O RISCO DA “MÃO ÚNICA” NA REFORMA DA PREVIDÊNCIA – Ney Lopes

O RISCO DA “MÃO ÚNICA” NA REFORMA DA PREVIDÊNCIA –

A proposta de reforma da previdência social está sendo transformada em verdadeiro “maniqueísmo”, aquela filosofia religiosa persa do século III, que dividiu o mundo entre Deus e o Diabo, o bem e o mal (apoiadores e discordantes).

Não se nega que ela é absolutamente necessária.

A grande questão será como fazê-la: se optando pelo risco de uma “rua de mão única”, em que somente alguns “paguem o pato”; ou, “dividindo sacrifícios” entre as várias categorias sociais, sobretudo os prestadores de serviço (privados e públicos) e as empresas.

Sabe-se que o objetivo da reforma é obter caixa para garantir o pagamento dos benefícios. Para isso torna-se necessário combater privilégios, contribuir mais e buscar recursos. Nada a opor.

Cabem, entretanto, algumas observações, acerca da identificação de “novas fontes de recursos”, para evitar que a classe média e baixa renda paguem sozinhas o déficit da Previdência.

Será “fake news corporativo” lembrar, que segundo o relatório do TCU (2017), cerca de 5,4% do PIB foram subsídios dados pela União, dos quais 44% não sofrem nenhum tipo de fiscalização?

Neste item estão às renúncias permanentes de receitas, que compreendem anistia, juros diferenciados, etc.. Não se defende o corte radical, mas um “pente fino”, por tratar-se de moeda pública, igual àquela desviada na “lava jato”.

Será “fake news corporativo” lembrar a taxação de lucros e dividendos, que é adotada pelos países desenvolvidos e adeptos do livre mercado, filiados à Organização para a Cooperação e Desenvolvimento Econômico (OCDE), sendo exceções apenas Brasil e Estônia?

Estudos demonstram uma estimativa de receita extra, em torno de 30 bilhões, no primeiro ano e poderia ser implantado, paralelamente, a corte do IR-pessoa jurídica.

Será “fake news corporativo” lembrar, que mesmo reconhecendo a inestimável contribuição do agronegócio à economia nacional (cerca de 20% da atividade econômica do Brasil), o setor poderia contribuir um pouco mais, quando atualmente arrecada apenas cerca de R$ 7 bilhões e a previdência arca com R$ 90 bilhões em aposentadorias e pensões?

A proposta optou por criar contribuição previdenciária “fixa” para o agricultor, quando hoje ele paga alíquota de 1.7%, se houver comercialização de sua produção.

Registros brutos
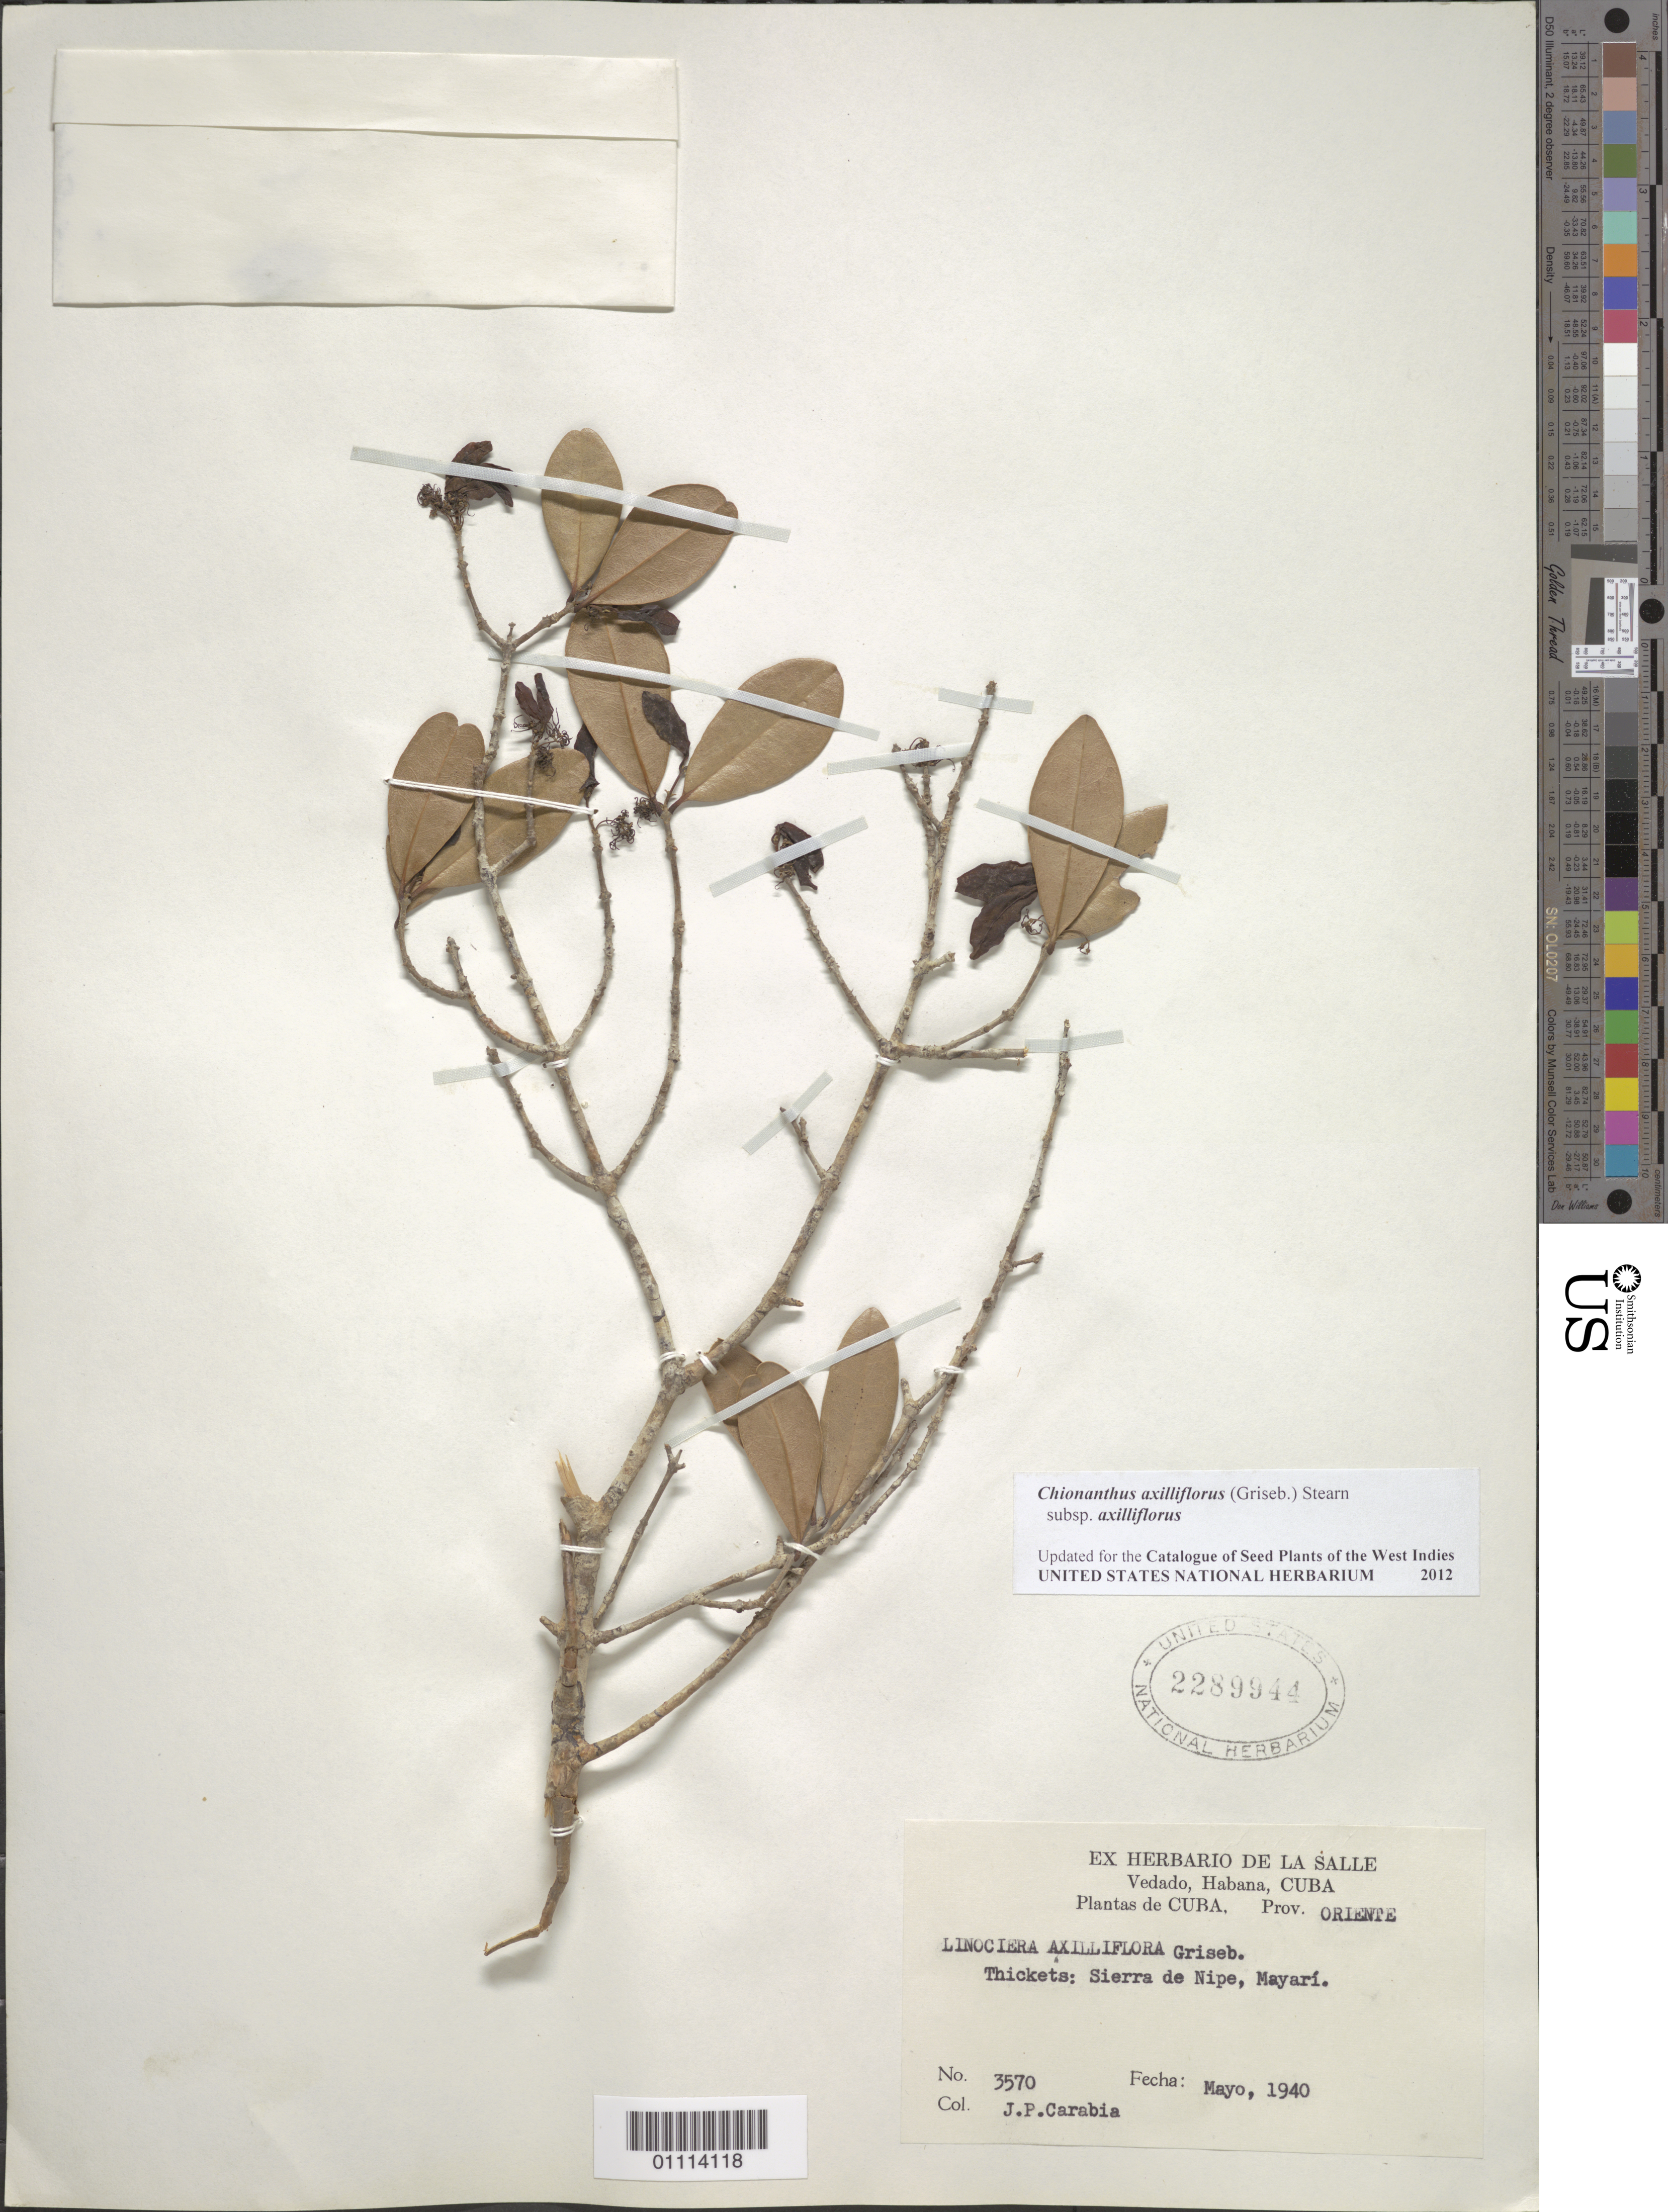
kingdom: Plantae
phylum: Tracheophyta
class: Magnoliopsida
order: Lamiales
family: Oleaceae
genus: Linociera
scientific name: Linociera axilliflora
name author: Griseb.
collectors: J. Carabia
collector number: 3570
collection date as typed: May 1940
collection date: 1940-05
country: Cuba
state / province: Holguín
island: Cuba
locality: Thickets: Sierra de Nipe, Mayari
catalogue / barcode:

[Tarefas a fazer]:
[1] Diga se cada afirmação combina com o texto sobre a reforma da previdência, respondendo sim ou não e citando as palavras do texto que decidem: (a) o texto defende o corte radical das renúncias de receitas; (b) Brasil e Estônia são as únicas exceções na taxação de lucros e dividendos entre os países da OCDE; (c) o agronegócio arrecada hoje cerca de R$ 90 bilhões.
[2] Atualize os registros da linha com "collector number: 3570" até o fim deles, trocando "collection date" por "date collected". Reescreva só essas linhas, sem mudar mais nada.

[Lista de respostas]:
[1]
(a) Não: "Não se defende o corte radical, mas um “pente fino”"
(b) Sim: "sendo exceções apenas Brasil e Estônia"
(c) Não: "atualmente arrecada apenas cerca de R$ 7 bilhões"

[2]
collector number: 3570
date collected as typed: May 1940
date collected: 1940-05
country: Cuba
state / province: Holguín
island: Cuba
locality: Thickets: Sierra de Nipe, Mayari
catalogue / barcode:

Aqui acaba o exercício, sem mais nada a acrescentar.